• TASK TO CARRY OUT
While reading through the material below, copy each line that holds the word "SQUARE".
....
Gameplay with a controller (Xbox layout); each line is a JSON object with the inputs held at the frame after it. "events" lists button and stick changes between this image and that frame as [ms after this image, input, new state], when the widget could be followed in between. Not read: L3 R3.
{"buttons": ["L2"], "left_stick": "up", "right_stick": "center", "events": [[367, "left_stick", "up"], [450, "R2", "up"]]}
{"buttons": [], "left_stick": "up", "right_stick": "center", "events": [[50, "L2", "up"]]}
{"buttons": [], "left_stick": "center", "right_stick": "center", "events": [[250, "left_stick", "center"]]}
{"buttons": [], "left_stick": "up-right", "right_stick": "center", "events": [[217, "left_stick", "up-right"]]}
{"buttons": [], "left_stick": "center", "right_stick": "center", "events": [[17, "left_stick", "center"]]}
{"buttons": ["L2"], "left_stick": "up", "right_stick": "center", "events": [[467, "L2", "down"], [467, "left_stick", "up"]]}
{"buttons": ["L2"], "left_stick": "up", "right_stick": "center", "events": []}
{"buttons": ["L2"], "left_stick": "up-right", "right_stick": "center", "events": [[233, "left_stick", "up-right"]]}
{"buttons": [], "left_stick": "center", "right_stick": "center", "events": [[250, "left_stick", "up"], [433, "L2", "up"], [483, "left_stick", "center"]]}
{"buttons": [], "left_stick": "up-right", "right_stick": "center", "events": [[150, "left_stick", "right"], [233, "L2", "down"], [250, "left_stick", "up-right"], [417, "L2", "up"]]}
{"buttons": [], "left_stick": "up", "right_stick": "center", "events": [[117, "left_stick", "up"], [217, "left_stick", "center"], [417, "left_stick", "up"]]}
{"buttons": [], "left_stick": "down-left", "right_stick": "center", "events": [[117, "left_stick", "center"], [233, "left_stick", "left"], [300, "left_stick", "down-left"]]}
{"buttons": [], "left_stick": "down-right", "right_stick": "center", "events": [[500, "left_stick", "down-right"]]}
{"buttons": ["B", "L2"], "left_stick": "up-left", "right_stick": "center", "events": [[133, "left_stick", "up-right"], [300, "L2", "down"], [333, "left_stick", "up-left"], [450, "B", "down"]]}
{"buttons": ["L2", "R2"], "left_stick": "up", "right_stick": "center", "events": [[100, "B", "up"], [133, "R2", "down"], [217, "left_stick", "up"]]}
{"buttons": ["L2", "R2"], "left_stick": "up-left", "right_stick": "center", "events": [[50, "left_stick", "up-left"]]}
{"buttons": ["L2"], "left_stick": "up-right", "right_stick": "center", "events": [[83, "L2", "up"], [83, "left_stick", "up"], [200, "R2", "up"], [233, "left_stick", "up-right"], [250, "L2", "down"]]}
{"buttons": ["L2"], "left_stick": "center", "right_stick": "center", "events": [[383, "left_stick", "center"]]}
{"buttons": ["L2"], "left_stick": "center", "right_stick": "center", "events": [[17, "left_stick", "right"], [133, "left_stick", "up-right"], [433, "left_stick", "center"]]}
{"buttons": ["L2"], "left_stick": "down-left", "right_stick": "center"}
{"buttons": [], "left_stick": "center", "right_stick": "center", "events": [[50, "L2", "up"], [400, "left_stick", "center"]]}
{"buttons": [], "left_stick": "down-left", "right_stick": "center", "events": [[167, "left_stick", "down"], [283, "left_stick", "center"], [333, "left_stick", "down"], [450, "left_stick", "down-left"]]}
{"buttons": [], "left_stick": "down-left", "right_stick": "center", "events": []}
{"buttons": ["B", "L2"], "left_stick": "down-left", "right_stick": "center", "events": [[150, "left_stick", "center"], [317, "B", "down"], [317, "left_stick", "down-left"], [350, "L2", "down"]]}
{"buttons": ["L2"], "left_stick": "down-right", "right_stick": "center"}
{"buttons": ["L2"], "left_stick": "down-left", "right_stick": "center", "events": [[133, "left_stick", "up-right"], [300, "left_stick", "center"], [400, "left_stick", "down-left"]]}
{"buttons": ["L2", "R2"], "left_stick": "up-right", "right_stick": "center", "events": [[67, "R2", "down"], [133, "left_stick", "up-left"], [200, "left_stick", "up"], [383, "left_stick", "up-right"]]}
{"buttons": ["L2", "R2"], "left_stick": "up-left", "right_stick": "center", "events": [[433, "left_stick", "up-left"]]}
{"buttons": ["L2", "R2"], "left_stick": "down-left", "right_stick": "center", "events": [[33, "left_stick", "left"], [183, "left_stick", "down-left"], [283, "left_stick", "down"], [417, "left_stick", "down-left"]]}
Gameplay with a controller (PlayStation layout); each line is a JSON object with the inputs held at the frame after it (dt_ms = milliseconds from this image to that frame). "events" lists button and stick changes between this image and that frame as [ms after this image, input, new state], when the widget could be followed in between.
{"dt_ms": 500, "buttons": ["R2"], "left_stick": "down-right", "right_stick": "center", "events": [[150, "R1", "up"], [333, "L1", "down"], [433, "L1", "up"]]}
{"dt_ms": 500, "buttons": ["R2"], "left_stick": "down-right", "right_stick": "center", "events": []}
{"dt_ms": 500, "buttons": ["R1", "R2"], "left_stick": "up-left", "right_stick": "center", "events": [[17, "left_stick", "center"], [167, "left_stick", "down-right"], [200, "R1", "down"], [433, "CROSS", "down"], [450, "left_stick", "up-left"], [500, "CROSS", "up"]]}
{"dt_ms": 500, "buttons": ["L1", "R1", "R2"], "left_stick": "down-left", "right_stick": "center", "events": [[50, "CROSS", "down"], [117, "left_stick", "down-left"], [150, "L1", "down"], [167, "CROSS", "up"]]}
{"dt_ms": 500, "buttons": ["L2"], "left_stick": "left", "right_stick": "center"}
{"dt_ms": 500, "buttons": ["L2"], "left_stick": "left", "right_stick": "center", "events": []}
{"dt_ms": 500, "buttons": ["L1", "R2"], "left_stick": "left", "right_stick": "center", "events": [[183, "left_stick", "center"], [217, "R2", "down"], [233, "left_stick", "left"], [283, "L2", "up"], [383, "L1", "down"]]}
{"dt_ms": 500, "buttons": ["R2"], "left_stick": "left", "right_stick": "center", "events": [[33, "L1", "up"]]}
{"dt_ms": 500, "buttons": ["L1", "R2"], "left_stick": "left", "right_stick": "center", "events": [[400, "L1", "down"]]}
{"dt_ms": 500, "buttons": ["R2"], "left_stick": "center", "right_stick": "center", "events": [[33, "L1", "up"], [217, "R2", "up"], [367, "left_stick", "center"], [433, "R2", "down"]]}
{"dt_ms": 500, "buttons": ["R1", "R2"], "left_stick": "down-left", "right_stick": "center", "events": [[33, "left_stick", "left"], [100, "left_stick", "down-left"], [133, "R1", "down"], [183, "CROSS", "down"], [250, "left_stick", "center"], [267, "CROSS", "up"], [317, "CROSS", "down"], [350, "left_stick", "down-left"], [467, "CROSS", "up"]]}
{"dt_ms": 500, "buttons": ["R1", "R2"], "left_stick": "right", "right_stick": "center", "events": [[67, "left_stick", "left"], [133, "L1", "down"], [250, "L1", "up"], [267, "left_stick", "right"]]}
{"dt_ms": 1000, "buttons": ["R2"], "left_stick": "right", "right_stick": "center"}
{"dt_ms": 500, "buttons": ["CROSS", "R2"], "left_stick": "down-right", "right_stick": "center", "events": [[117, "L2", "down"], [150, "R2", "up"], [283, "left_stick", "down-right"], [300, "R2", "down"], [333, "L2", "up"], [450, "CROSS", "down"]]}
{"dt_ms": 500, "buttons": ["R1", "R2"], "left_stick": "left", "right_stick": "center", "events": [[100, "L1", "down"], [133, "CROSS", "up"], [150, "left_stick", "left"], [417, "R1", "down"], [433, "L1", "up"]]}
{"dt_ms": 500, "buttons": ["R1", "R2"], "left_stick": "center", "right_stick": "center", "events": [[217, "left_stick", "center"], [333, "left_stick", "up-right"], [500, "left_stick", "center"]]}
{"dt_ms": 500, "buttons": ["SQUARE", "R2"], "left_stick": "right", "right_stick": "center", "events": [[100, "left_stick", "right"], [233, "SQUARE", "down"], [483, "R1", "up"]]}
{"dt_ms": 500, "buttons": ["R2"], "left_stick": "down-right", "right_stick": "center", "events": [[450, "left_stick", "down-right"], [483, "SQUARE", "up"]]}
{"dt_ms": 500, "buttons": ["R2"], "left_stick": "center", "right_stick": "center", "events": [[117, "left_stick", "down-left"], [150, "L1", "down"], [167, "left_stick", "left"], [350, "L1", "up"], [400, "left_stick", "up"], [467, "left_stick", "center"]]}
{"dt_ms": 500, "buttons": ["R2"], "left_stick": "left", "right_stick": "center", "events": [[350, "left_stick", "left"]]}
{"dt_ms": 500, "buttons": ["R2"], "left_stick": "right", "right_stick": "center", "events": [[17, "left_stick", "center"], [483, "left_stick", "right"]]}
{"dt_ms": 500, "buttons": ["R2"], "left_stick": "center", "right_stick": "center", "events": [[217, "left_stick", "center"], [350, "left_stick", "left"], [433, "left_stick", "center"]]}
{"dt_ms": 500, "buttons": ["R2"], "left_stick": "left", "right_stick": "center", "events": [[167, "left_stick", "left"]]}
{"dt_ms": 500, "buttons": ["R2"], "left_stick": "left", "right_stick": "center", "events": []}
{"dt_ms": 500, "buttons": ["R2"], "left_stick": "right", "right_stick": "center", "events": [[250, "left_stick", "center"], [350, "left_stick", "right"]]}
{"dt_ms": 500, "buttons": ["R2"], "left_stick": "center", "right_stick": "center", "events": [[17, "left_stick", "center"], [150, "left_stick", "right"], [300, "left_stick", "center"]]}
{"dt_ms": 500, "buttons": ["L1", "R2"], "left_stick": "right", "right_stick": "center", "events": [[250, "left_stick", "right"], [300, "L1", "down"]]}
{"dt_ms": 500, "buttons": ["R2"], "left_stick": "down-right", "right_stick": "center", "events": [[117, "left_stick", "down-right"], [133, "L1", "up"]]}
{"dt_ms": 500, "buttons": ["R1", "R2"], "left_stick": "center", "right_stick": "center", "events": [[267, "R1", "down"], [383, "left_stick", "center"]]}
....
• RESULT OF THE EXERCISE
{"dt_ms": 500, "buttons": ["SQUARE", "R2"], "left_stick": "right", "right_stick": "center", "events": [[100, "left_stick", "right"], [233, "SQUARE", "down"], [483, "R1", "up"]]}
{"dt_ms": 500, "buttons": ["R2"], "left_stick": "down-right", "right_stick": "center", "events": [[450, "left_stick", "down-right"], [483, "SQUARE", "up"]]}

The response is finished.